Iris, Tigrounou et Le Fennec étaient dans le grand temple aux parois gris sombre comme le plomb (et avec pas mal de rouille dans les coins). Ils se tenaient tous trois face à une lourde porte close et cherchaient autour d’eux un moyen de l’ouvrir.
Sur le côté, un étrange tableau de bord semblait avoir un certain rapport avec la porte. Au dessus, une grande fresque colorée indiquait le fonctionnement du panneau de contrôle. Plusieurs volumes géométriques simples s’encastraient à l’intérieur d’écrins prévus à cet effet. Quatre ouvertures de formes différentes se succédaient : une carrée, une ronde, une triangulaire et enfin, la dernière en forme d’étoile. Sur le sol, au pied de la machine, quatre objets manufacturés semblaient correspondre avec les trous.
— Je crois que j’ai déjà vu ça quelque-part, remarqua Iris ninja en observant le tableau de bord.
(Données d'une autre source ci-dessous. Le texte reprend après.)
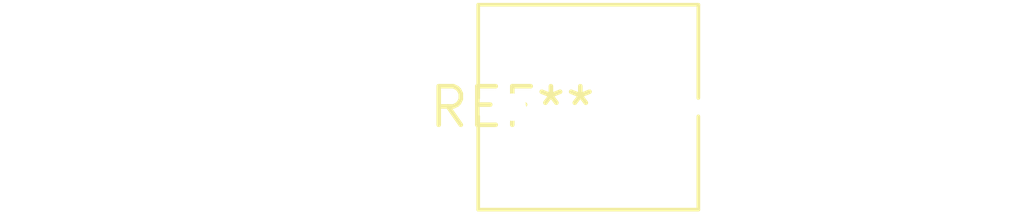
<source format=kicad_pcb>
(kicad_pcb (version 20240108) (generator pcbnew)

  (general
    (thickness 1.6)
  )

  (paper "A4")
  (layers
    (0 "F.Cu" signal)
    (31 "B.Cu" signal)
    (32 "B.Adhes" user "B.Adhesive")
    (33 "F.Adhes" user "F.Adhesive")
    (34 "B.Paste" user)
    (35 "F.Paste" user)
    (36 "B.SilkS" user "B.Silkscreen")
    (37 "F.SilkS" user "F.Silkscreen")
    (38 "B.Mask" user)
    (39 "F.Mask" user)
    (40 "Dwgs.User" user "User.Drawings")
    (41 "Cmts.User" user "User.Comments")
    (42 "Eco1.User" user "User.Eco1")
    (43 "Eco2.User" user "User.Eco2")
    (44 "Edge.Cuts" user)
    (45 "Margin" user)
    (46 "B.CrtYd" user "B.Courtyard")
    (47 "F.CrtYd" user "F.Courtyard")
    (48 "B.Fab" user)
    (49 "F.Fab" user)
    (50 "User.1" user)
    (51 "User.2" user)
    (52 "User.3" user)
    (53 "User.4" user)
    (54 "User.5" user)
    (55 "User.6" user)
    (56 "User.7" user)
    (57 "User.8" user)
    (58 "User.9" user)
  )

  (setup
    (pad_to_mask_clearance 0)
    (pcbplotparams
      (layerselection 0x00010fc_ffffffff)
      (plot_on_all_layers_selection 0x0000000_00000000)
      (disableapertmacros false)
      (usegerberextensions false)
      (usegerberattributes false)
      (usegerberadvancedattributes false)
      (creategerberjobfile false)
      (dashed_line_dash_ratio 12.000000)
      (dashed_line_gap_ratio 3.000000)
      (svgprecision 4)
      (plotframeref false)
      (viasonmask false)
      (mode 1)
      (useauxorigin false)
      (hpglpennumber 1)
      (hpglpenspeed 20)
      (hpglpendiameter 15.000000)
      (dxfpolygonmode false)
      (dxfimperialunits false)
      (dxfusepcbnewfont false)
      (psnegative false)
      (psa4output false)
      (plotreference false)
      (plotvalue false)
      (plotinvisibletext false)
      (sketchpadsonfab false)
      (subtractmaskfromsilk false)
      (outputformat 1)
      (mirror false)
      (drillshape 1)
      (scaleselection 1)
      (outputdirectory "")
    )
  )

  (net 0 "")

  (footprint "C_Rect_L7.0mm_W6.5mm_P5.00mm" (layer "F.Cu") (at 0 0))

)

</source>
Mais, je ne me souviens pas où et je n’ai aucune idée de son fonctionnement.
— Tu rigoles j’espère ? Tu as un jouet similaire dans ta chambre depuis au moins deux ans ! remarqua Le Fennec qui s’emporta un peu.
Il se sentait oppressé dans cet endroit. Et il avait raison…
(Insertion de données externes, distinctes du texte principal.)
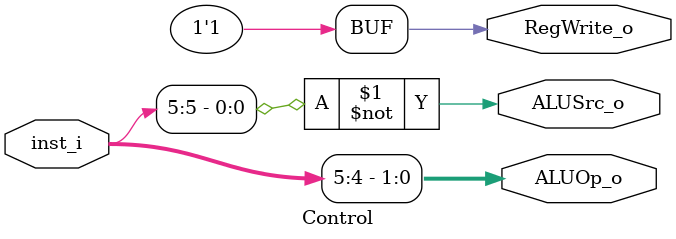
<source format=v>
module Control
(
    input [6:0] inst_i,
    output [1:0] ALUOp_o,
    output ALUSrc_o, RegWrite_o
);
    assign ALUOp_o = inst_i[5:4];
    assign ALUSrc_o = ~inst_i[5];
    assign RegWrite_o = 1'b1;
endmodule

</source>
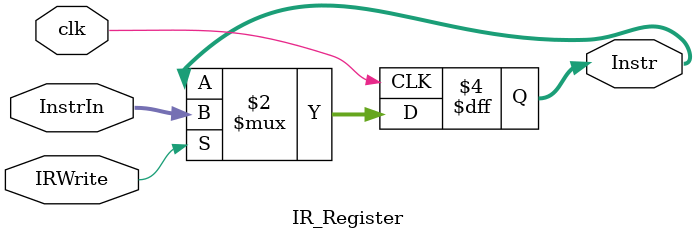
<source format=v>
module IR_Register (
    input clk,
    input IRWrite,    
    input [15:0] InstrIn,    
    output reg [15:0] Instr   
);
    always @(posedge clk) begin
        if (IRWrite)
            Instr <= InstrIn;
    end
endmodule
</source>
Derrière nos trois personnages, une horde de monstres tous plus différents (moches) les uns que les autres entrait lentement par la porte du temple. Il n’y avait pas d’autre issue et leur démarche lente attestait de l’assurance dont les horreurs faisaient preuve.
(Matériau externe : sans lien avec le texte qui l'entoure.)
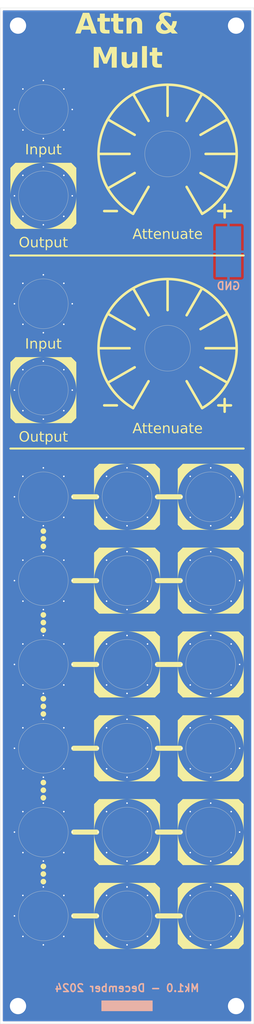
<source format=kicad_pcb>
(kicad_pcb
	(version 20240108)
	(generator "pcbnew")
	(generator_version "8.0")
	(general
		(thickness 1.6)
		(legacy_teardrops no)
	)
	(paper "A4" portrait)
	(title_block
		(title "Kosmo Format Front Panel - 5 cm")
		(company "DMH Instruments")
	)
	(layers
		(0 "F.Cu" signal)
		(31 "B.Cu" signal)
		(32 "B.Adhes" user "B.Adhesive")
		(33 "F.Adhes" user "F.Adhesive")
		(34 "B.Paste" user)
		(35 "F.Paste" user)
		(36 "B.SilkS" user "B.Silkscreen")
		(37 "F.SilkS" user "F.Silkscreen")
		(38 "B.Mask" user)
		(39 "F.Mask" user)
		(40 "Dwgs.User" user "User.Drawings")
		(41 "Cmts.User" user "User.Comments")
		(42 "Eco1.User" user "User.Eco1")
		(43 "Eco2.User" user "User.Eco2")
		(44 "Edge.Cuts" user)
		(45 "Margin" user)
		(46 "B.CrtYd" user "B.Courtyard")
		(47 "F.CrtYd" user "F.Courtyard")
		(48 "B.Fab" user)
		(49 "F.Fab" user)
		(50 "User.1" user "User.LayoutGuide")
		(51 "User.2" user)
		(52 "User.3" user)
		(53 "User.4" user)
		(54 "User.5" user)
		(55 "User.6" user)
		(56 "User.7" user)
		(57 "User.8" user)
		(58 "User.9" user "User.PCBEdge")
	)
	(setup
		(stackup
			(layer "F.SilkS"
				(type "Top Silk Screen")
			)
			(layer "F.Paste"
				(type "Top Solder Paste")
			)
			(layer "F.Mask"
				(type "Top Solder Mask")
				(color "Black")
				(thickness 0.01)
			)
			(layer "F.Cu"
				(type "copper")
				(thickness 0.035)
			)
			(layer "dielectric 1"
				(type "core")
				(thickness 1.51)
				(material "FR4")
				(epsilon_r 4.5)
				(loss_tangent 0.02)
			)
			(layer "B.Cu"
				(type "copper")
				(thickness 0.035)
			)
			(layer "B.Mask"
				(type "Bottom Solder Mask")
				(color "Black")
				(thickness 0.01)
			)
			(layer "B.Paste"
				(type "Bottom Solder Paste")
			)
			(layer "B.SilkS"
				(type "Bottom Silk Screen")
			)
			(copper_finish "HAL lead-free")
			(dielectric_constraints no)
		)
		(pad_to_mask_clearance 0)
		(allow_soldermask_bridges_in_footprints no)
		(grid_origin 50 30)
		(pcbplotparams
			(layerselection 0x00010fc_ffffffff)
			(plot_on_all_layers_selection 0x0000000_00000000)
			(disableapertmacros no)
			(usegerberextensions yes)
			(usegerberattributes yes)
			(usegerberadvancedattributes yes)
			(creategerberjobfile yes)
			(dashed_line_dash_ratio 12.000000)
			(dashed_line_gap_ratio 3.000000)
			(svgprecision 4)
			(plotframeref no)
			(viasonmask no)
			(mode 1)
			(useauxorigin no)
			(hpglpennumber 1)
			(hpglpenspeed 20)
			(hpglpendiameter 15.000000)
			(pdf_front_fp_property_popups yes)
			(pdf_back_fp_property_popups yes)
			(dxfpolygonmode yes)
			(dxfimperialunits yes)
			(dxfusepcbnewfont yes)
			(psnegative no)
			(psa4output no)
			(plotreference yes)
			(plotvalue yes)
			(plotfptext yes)
			(plotinvisibletext no)
			(sketchpadsonfab no)
			(subtractmaskfromsilk yes)
			(outputformat 1)
			(mirror no)
			(drillshape 0)
			(scaleselection 1)
			(outputdirectory "Gerbers/")
		)
	)
	(net 0 "")
	(net 1 "GND")
	(footprint "SynthStuff:Jack_6.35mm_Cutout_Output_v6" (layer "F.Cu") (at 75 159.25))
	(footprint "SynthStuff:MountingHole_Rails" (layer "F.Cu") (at 53.5 226.5))
	(footprint "SynthStuff:Jack_6.35mm_Cutout_v3" (layer "F.Cu") (at 58.5 192.25))
	(footprint "SynthStuff:Jack_6.35mm_Cutout_Output_v6" (layer "F.Cu") (at 75 208.75))
	(footprint "SynthStuff:Jack_6.35mm_Cutout_Output_v6" (layer "F.Cu") (at 75 126.25))
	(footprint "SynthStuff:Jack_6.35mm_Cutout_v3" (layer "F.Cu") (at 58.5 50))
	(footprint "SynthStuff:Jack_6.35mm_Cutout_Output_v6" (layer "F.Cu") (at 91.5 175.75))
	(footprint "SynthStuff:Jack_6.35mm_Cutout_Output_v6" (layer "F.Cu") (at 75 142.75))
	(footprint "SynthStuff:Jack_6.35mm_Cutout_Output_v6" (layer "F.Cu") (at 75 192.25))
	(footprint "SynthStuff:Jack_6.35mm_Cutout_v3" (layer "F.Cu") (at 58.5 88.25))
	(footprint "SynthStuff:Jack_6.35mm_Cutout_v3" (layer "F.Cu") (at 58.5 208.75))
	(footprint "SynthStuff:Pot_Cutout_Small_attv" (layer "F.Cu") (at 83 97))
	(footprint "SynthStuff:Jack_6.35mm_Cutout_Output_v6" (layer "F.Cu") (at 91.5 208.75))
	(footprint "SynthStuff:Jack_6.35mm_Cutout_Output_v6" (layer "F.Cu") (at 75 175.75))
	(footprint "SynthStuff:Jack_6.35mm_Cutout_Output_v6" (layer "F.Cu") (at 91.5 192.25))
	(footprint "SynthStuff:Jack_6.35mm_Cutout_v3" (layer "F.Cu") (at 58.5 126.25))
	(footprint "SynthStuff:Jack_6.35mm_Cutout_v3" (layer "F.Cu") (at 58.5 159.25))
	(footprint "SynthStuff:Jack_6.35mm_Cutout_Output_v6" (layer "F.Cu") (at 91.5 142.75))
	(footprint "SynthStuff:Jack_6.35mm_Cutout_Output_v6"
		(layer "F.Cu")
		(uuid "9e7e168b-e759-4ac3-81b5-e6fac23cc3db")
		(at 58.5 105.25)
		(property "Reference" "H9"
			(at 0 -6 0)
			(unlocked yes)
			(layer "F.Fab")
			(uuid "116bfa3e-c218-4f51-911d-170548068f5f")
			(effects
				(font
					(size 1 1)
					(thickness 0.1)
				)
			)
		)
		(property "Value" "Output"
			(at 0 9.3 0)
			(unlocked yes)
			(layer "F.SilkS")
			(uuid "f047b73e-de8f-4e1d-bbef-6e066322a594")
			(effects
				(font
					(face "Nulshock Rg")
					(size 2 2)
					(thickness 0.15)
				)
			)
			(render_cache "Output" 0
				(polygon
					(pts
						(xy 52.910213 113.477346) (xy 53.013916 113.490247) (xy 53.110715 113.511231) (xy 53.222364 113.548182)
						(xy 53.32405 113.596273) (xy 53.416234 113.654678) (xy 53.499372 113.722568) (xy 53.516751 113.739054)
						(xy 53.597202 113.828062) (xy 53.666105 113.927155) (xy 53.722365 114.035137) (xy 53.757534 114.127119)
						(xy 53.78335 114.22341) (xy 53.79925 114.3234) (xy 53.804675 114.426475) (xy 53.803601 114.473693)
						(xy 53.791769 114.588691) (xy 53.767478 114.698681) (xy 53.731487 114.802849) (xy 53.684557 114.900378)
						(xy 53.627448 114.990451) (xy 53.560921 115.072254) (xy 53.51014 115.123866) (xy 53.416443 115.20071)
						(xy 53.333142 115.253346) (xy 53.242245 115.297568) (xy 53.143585 115.332859) (xy 53.036997 115.358705)
						(xy 52.922314 115.37459) (xy 52.799372 115.38) (xy 52.401744 115.38) (xy 52.33923 115.378636)
						(xy 52.220438 115.367925) (xy 52.109823 115.346995) (xy 52.00722 115.316362) (xy 51.912462 115.276541)
						(xy 51.825384 115.228048) (xy 51.727082 115.15602) (xy 51.640195 115.072254) (xy 51.612503 115.040577)
						(xy 51.549651 114.955369) (xy 51.496523 114.862215) (xy 51.453877 114.761933) (xy 51.422475 114.655338)
						(xy 51.403076 114.543247) (xy 51.396608 114.429406) (xy 51.903489 114.429406) (xy 51.904006 114.451189)
						(xy 51.921392 114.556008) (xy 51.961282 114.651382) (xy 52.020725 114.733733) (xy 52.09917 114.802087)
						(xy 52.186489 114.846656) (xy 52.292366 114.87384) (xy 52.401744 114.881744) (xy 52.799372 114.881744)
						(xy 52.90875 114.87384) (xy 53.014627 114.846656) (xy 53.101946 114.802087) (xy 53.18039 114.733733)
						(xy 53.193702 114.718476) (xy 53.24947 114.633235) (xy 53.285096 114.535685) (xy 53.297627 114.429406)
						(xy 53.293834 114.370164) (xy 53.268888 114.268809) (xy 53.222757 114.177408) (xy 53.15792 114.099678)
						(xy 53.09173 114.047785) (xy 53.001319 114.004441) (xy 52.902723 113.981359) (xy 52.799372 113.974626)
						(xy 52.401744 113.974626) (xy 52.326206 113.978092) (xy 52.222823 113.997227) (xy 52.128067 114.036691)
						(xy 52.043196 114.099678) (xy 52.005176 114.140953) (xy 51.950465 114.226736) (xy 51.915678 114.324126)
						(xy 51.903489 114.429406) (xy 51.396608 114.429406) (xy 51.396441 114.426475) (xy 51.396784 114.400451)
						(xy 51.40488 114.29809) (xy 51.423312 114.198967) (xy 51.451519 114.103695) (xy 51.488939 114.012887)
						(xy 51.547815 113.906587) (xy 51.619116 113.809
... [246445 chars truncated]
</source>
— Vite, Ninja ! Il faut que tu trouves le code pour ouvrir la porte ! ordonna Le Fennec.
— Je… je ne sais pas… je ne sais pas comment ça marche.
En réalité, Iris avait déjà résolu des problèmes bien plus complexes (bien plus ?). Mais la présence des monstres perturbait notre ninja rose.
— Je vais les retenir ! Aide la, Fennec ! s’écria Tigrounou en s’élançant d’un bond vers la horde effrayante. Graoow, graoow !
— Vite, Ninja, concentre-toi. Tu dois ouvrir cette porte !
— M… mais je sais plus comment on fait.
La peur était en train de s’emparer de l’esprit de la petite fille.
— Bon ! Si je fais tout, on va changer le titre du livre (suggestion spontanée du personnage : Le Fennec. Non ? Bon, tant pis). Reprends-toi, Iris ! Ne te laisse pas envahir par la peur. Sinon, tu vas te réveiller et le Mange-Doudou aura gagné. Il faut pas lui laisser le Doudou-Philosophale !
— D’accord, tu as raison.
Iris tentait de se concentrer sur les formes géométriques qui gisaient au sol. Pendant ce temps, Tigrounou fut submergé et les premiers croque-mitaines reprirent leur inexorable marche vers la petite fille.
— Ne laisse-pas le cauchemar t’envahir ! Concentre-toi sur les volumes !
La fillette saisit le cube sur le sol et essaya un à un : le cercle, le triangle et le carré. Un de bon ! Mais les monstres se rapprochaient.
Elle prit le cylindre qu’elle entra du premier coup dans le bon réceptacle.
— J’ai compris ! s’écria-t-elle, ninja !
Et elle plaça les deux autres objets à l’endroit qui correspondait.